* _Document passage_
= = =

[sugar] Develop i18n design (was Re: Develop activity (Oops...))

Tue Aug 14 22:08:50 EDT 2007

First, thanks for taking the time to respond to my suggestions. As  
you tactfully pointed out, you are doing the coding; and code beats  
ideas, and beats ideals all the more so.

That said, I still hope to persuade you that the more complex design  
I outlined is desirable, and maybe even realistic ;-)

First your objections

> I originially intended a design something like this. Here are the  
> problems I found:
> 1. requires an assumption that all those who edit a given module  
> have our magic editor,

Not necessarily. Someone using a text editor would not tag their  
identifiers, which will initially be assumed to be in English;
and someone with the magic editor looking over that code might later  
be able to tag some of those (oh, look, here's a qeqchi word! let's  
retag...)

> and that they all have their "preferred language" set correctly.  
> (Imagine a Belizian child who left it set on their country's  
> default "English" but actually edited in Spanish, Garifuna, Creole,  
> or Qeqchi).

= = =

* _Questions_
• 1. Translate this sentence from the post about the internationalization design into Spanish: "As you tactfully pointed out, you are doing the coding; and code beats ideas, and beats ideals all the more so."
• 2. Rewrite the part of the internationalization design post that opens with the words containing "First, thanks for" and closes with "the more so.", putting "plans" where it says "ideas".
• 3. Extend the mailing list post on the internationalization design with the next part, picking up after its last sentence.
The material that follows has no connection to the mailing list post above.

= = =

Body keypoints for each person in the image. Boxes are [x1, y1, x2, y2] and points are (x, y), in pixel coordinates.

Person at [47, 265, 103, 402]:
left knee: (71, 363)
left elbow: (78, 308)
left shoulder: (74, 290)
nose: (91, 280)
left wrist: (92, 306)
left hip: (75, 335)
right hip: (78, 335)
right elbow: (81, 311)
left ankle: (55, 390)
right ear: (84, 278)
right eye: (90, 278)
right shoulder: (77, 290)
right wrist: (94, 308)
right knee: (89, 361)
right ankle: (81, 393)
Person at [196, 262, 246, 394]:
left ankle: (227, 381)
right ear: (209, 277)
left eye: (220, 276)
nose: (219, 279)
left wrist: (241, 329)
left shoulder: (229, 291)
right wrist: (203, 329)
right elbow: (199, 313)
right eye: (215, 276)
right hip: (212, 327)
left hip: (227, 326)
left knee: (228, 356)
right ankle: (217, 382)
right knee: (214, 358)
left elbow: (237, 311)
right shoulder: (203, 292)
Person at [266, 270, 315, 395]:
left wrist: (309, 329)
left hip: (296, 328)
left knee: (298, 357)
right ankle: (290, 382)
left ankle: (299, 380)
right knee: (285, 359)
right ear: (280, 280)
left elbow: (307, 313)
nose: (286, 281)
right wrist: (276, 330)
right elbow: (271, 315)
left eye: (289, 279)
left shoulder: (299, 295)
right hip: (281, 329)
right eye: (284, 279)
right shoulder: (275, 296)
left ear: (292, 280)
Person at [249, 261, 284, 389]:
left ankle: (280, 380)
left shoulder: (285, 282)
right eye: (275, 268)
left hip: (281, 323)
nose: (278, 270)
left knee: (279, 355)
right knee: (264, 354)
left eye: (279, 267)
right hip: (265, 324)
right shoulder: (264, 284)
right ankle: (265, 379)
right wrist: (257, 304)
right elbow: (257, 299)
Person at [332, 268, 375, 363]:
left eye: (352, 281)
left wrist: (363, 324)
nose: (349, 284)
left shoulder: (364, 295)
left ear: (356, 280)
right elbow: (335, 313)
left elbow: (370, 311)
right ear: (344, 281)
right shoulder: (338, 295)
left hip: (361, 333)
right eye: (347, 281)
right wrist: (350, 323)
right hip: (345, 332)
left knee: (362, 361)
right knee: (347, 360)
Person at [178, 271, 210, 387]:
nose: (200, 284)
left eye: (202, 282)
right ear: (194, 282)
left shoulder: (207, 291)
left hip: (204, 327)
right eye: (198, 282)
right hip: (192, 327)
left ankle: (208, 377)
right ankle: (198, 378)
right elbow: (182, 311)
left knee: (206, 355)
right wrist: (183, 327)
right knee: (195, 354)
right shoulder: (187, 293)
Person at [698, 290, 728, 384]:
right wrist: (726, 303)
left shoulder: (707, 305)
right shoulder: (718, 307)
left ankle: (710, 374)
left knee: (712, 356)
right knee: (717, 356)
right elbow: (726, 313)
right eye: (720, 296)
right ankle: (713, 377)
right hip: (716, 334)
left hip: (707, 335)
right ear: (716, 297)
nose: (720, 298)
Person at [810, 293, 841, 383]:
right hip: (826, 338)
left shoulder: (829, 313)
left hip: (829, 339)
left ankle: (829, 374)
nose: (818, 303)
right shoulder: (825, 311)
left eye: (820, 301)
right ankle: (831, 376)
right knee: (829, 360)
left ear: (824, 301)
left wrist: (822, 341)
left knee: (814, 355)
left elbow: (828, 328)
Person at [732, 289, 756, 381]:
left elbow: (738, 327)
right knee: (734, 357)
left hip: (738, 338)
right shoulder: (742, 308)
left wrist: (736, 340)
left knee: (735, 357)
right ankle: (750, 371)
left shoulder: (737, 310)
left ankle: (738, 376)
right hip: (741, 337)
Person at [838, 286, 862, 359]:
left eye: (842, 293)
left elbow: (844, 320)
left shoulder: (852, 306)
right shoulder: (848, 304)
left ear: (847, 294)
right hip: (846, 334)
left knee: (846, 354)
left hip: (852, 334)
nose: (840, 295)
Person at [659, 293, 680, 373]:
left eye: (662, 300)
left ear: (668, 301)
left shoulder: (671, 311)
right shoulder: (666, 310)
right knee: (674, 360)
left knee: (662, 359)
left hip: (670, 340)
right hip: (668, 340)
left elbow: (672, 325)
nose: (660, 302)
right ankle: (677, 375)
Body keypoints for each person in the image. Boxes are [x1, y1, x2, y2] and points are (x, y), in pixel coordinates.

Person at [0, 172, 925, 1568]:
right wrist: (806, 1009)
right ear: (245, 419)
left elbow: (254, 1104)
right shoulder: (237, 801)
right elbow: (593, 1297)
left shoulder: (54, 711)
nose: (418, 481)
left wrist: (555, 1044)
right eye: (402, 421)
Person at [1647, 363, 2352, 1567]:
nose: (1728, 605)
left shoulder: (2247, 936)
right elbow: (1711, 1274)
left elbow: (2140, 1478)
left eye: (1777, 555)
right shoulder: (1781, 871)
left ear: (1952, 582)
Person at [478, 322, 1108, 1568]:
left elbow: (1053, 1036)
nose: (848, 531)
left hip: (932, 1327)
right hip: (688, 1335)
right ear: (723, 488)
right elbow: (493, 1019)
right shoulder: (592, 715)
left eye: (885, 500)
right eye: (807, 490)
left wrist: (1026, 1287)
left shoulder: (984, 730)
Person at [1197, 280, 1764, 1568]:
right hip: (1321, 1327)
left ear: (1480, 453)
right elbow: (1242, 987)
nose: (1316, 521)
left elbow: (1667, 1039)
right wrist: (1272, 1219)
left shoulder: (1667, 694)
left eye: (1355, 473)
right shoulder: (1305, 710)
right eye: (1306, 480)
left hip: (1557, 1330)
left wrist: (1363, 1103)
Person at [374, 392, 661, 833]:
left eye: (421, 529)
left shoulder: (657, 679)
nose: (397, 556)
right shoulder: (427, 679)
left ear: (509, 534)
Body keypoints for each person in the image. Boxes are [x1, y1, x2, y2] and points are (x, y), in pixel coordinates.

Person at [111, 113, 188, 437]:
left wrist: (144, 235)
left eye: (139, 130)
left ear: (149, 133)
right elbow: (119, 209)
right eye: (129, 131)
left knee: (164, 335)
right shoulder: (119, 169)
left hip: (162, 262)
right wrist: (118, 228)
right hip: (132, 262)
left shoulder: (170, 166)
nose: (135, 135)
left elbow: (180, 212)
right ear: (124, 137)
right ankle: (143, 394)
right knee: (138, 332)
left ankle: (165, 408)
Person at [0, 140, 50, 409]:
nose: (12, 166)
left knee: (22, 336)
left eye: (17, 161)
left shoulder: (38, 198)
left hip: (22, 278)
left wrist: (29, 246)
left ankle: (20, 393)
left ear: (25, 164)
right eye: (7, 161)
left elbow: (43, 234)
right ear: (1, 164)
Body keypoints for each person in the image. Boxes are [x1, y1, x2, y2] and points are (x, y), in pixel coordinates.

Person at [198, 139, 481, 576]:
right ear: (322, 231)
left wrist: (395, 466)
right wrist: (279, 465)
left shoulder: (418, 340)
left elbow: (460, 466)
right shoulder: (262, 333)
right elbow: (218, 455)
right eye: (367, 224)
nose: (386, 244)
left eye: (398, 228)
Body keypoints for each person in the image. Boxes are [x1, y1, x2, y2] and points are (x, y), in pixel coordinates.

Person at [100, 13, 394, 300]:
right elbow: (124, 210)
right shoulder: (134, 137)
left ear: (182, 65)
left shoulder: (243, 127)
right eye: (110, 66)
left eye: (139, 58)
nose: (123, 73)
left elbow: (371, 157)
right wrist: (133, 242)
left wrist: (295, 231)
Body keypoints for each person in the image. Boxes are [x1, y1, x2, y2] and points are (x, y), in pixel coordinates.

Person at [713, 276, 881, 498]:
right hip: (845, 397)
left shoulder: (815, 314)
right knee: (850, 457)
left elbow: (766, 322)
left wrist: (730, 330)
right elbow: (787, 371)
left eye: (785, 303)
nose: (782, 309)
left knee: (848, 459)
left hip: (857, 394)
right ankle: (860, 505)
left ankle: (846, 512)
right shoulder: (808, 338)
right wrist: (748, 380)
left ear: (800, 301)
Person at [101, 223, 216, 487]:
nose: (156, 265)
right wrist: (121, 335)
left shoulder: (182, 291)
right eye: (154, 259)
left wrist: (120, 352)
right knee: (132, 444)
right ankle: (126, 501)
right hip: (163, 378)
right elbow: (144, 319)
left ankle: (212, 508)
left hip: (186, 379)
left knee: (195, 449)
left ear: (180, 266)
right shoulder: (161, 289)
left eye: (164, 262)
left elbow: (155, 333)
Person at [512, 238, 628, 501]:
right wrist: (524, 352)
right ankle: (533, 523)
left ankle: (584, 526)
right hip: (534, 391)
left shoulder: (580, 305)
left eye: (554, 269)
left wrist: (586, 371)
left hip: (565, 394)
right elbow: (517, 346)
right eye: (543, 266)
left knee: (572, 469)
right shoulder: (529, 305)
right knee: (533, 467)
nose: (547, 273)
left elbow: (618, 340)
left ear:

= = =

* _Numbered answers_
• 1. Como señalaste con tacto, eres tú quien está escribiendo el código; y el código vence a las ideas, y todavía más a los ideales.

• 2.
First, thanks for taking the time to respond to my suggestions. As  
you tactfully pointed out, you are doing the coding; and code beats  
plans, and beats ideals all the more so.

• 3.
a) Not that likely an issue in our use case imho. The child is  
assumed to only understand one language well (say Garifuna),  
otherwise what is the point? S-he would set up the UI in that  
language, and the editor would get that ui preference.
b) Still, you have a point; so the magic editor should allow post-hoc  
identifier re-categorization.

> 2. It also means that the dictionary for a given module could get  
> filled up with translations of each functions internal variables, etc.

I see that as a desired feature. Code is always its own best  
documentation; reading code from experienced coders is the best  
learning strategy. So being able to display globally translated code  
feels necessary to me.

> 3. I see no way of parsing a file to see what is "public" (for  
> importing) and what is "private" (module internal). Thus the entire  
> dictionary for a module would have to be imported with the module.

I did not think about how to separate them; I would indeed tend to  
read the entire dictionary, which I admit may incur a real memory  
cost (and why I am interested in leveraging gettext etc.)
However, nothing forces anyone to translate internal identifiers  
(though I still believe it's a good idea!)

> 4. For similar reasons, modules would have to import the  
> dictionaries for modules 2 levels up in the import inheritance.

You mean for the case where the module name gets translated? Yes, I  
would expect to read the package translation files for that.
There should also be one file for top-level packages.

> My paradigm lets you manually do this only for the rare cases it's  
> needed.

I am not sure how your paradigm solves the issue of translated module  
names; please expand.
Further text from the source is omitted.